-- Work to be completed --
All of the entries below are to be copied word for word.

-- Provided records --

Content starts

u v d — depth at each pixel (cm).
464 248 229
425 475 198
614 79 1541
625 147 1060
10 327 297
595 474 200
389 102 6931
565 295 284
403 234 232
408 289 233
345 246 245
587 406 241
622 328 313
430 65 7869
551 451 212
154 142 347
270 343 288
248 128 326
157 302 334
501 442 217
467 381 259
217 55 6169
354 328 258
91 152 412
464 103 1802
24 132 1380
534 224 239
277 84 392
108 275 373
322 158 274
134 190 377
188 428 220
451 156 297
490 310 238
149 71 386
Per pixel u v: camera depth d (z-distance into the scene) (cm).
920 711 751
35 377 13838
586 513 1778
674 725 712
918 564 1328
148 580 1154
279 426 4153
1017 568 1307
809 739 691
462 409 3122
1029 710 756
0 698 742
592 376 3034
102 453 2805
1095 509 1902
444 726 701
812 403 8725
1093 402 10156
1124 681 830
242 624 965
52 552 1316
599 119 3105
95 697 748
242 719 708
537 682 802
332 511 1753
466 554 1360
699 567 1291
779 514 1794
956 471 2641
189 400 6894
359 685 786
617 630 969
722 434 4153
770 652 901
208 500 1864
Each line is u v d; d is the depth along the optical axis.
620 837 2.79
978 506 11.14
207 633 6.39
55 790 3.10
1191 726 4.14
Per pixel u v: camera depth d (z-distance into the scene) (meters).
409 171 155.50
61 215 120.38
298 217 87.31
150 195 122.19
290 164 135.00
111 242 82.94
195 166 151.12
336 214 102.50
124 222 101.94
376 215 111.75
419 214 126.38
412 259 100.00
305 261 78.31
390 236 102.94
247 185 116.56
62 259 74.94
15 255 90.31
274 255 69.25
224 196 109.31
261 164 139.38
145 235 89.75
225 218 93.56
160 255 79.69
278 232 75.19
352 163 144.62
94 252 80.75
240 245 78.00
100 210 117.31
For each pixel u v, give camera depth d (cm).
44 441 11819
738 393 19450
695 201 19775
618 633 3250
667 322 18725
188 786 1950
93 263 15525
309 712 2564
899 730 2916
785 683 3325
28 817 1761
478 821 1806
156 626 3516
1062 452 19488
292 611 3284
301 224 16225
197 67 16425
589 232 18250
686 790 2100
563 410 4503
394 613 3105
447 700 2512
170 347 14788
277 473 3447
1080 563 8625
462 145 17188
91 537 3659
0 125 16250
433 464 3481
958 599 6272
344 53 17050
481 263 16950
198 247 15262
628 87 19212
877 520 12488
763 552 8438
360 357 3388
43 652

Content ends

-- Task output --
u v d — depth at each pixel (cm).
464 248 229
425 475 198
614 79 1541
625 147 1060
10 327 297
595 474 200
389 102 6931
565 295 284
403 234 232
408 289 233
345 246 245
587 406 241
622 328 313
430 65 7869
551 451 212
154 142 347
270 343 288
248 128 326
157 302 334
501 442 217
467 381 259
217 55 6169
354 328 258
91 152 412
464 103 1802
24 132 1380
534 224 239
277 84 392
108 275 373
322 158 274
134 190 377
188 428 220
451 156 297
490 310 238
149 71 386
Per pixel u v: camera depth d (z-distance into the scene) (cm).
920 711 751
35 377 13838
586 513 1778
674 725 712
918 564 1328
148 580 1154
279 426 4153
1017 568 1307
809 739 691
462 409 3122
1029 710 756
0 698 742
592 376 3034
102 453 2805
1095 509 1902
444 726 701
812 403 8725
1093 402 10156
1124 681 830
242 624 965
52 552 1316
599 119 3105
95 697 748
242 719 708
537 682 802
332 511 1753
466 554 1360
699 567 1291
779 514 1794
956 471 2641
189 400 6894
359 685 786
617 630 969
722 434 4153
770 652 901
208 500 1864
Each line is u v d; d is the depth along the optical axis.
620 837 2.79
978 506 11.14
207 633 6.39
55 790 3.10
1191 726 4.14
Per pixel u v: camera depth d (z-distance into the scene) (meters).
409 171 155.50
61 215 120.38
298 217 87.31
150 195 122.19
290 164 135.00
111 242 82.94
195 166 151.12
336 214 102.50
124 222 101.94
376 215 111.75
419 214 126.38
412 259 100.00
305 261 78.31
390 236 102.94
247 185 116.56
62 259 74.94
15 255 90.31
274 255 69.25
224 196 109.31
261 164 139.38
145 235 89.75
225 218 93.56
160 255 79.69
278 232 75.19
352 163 144.62
94 252 80.75
240 245 78.00
100 210 117.31
For each pixel u v, give camera depth d (cm).
44 441 11819
738 393 19450
695 201 19775
618 633 3250
667 322 18725
188 786 1950
93 263 15525
309 712 2564
899 730 2916
785 683 3325
28 817 1761
478 821 1806
156 626 3516
1062 452 19488
292 611 3284
301 224 16225
197 67 16425
589 232 18250
686 790 2100
563 410 4503
394 613 3105
447 700 2512
170 347 14788
277 473 3447
1080 563 8625
462 145 17188
91 537 3659
0 125 16250
433 464 3481
958 599 6272
344 53 17050
481 263 16950
198 247 15262
628 87 19212
877 520 12488
763 552 8438
360 357 3388
43 652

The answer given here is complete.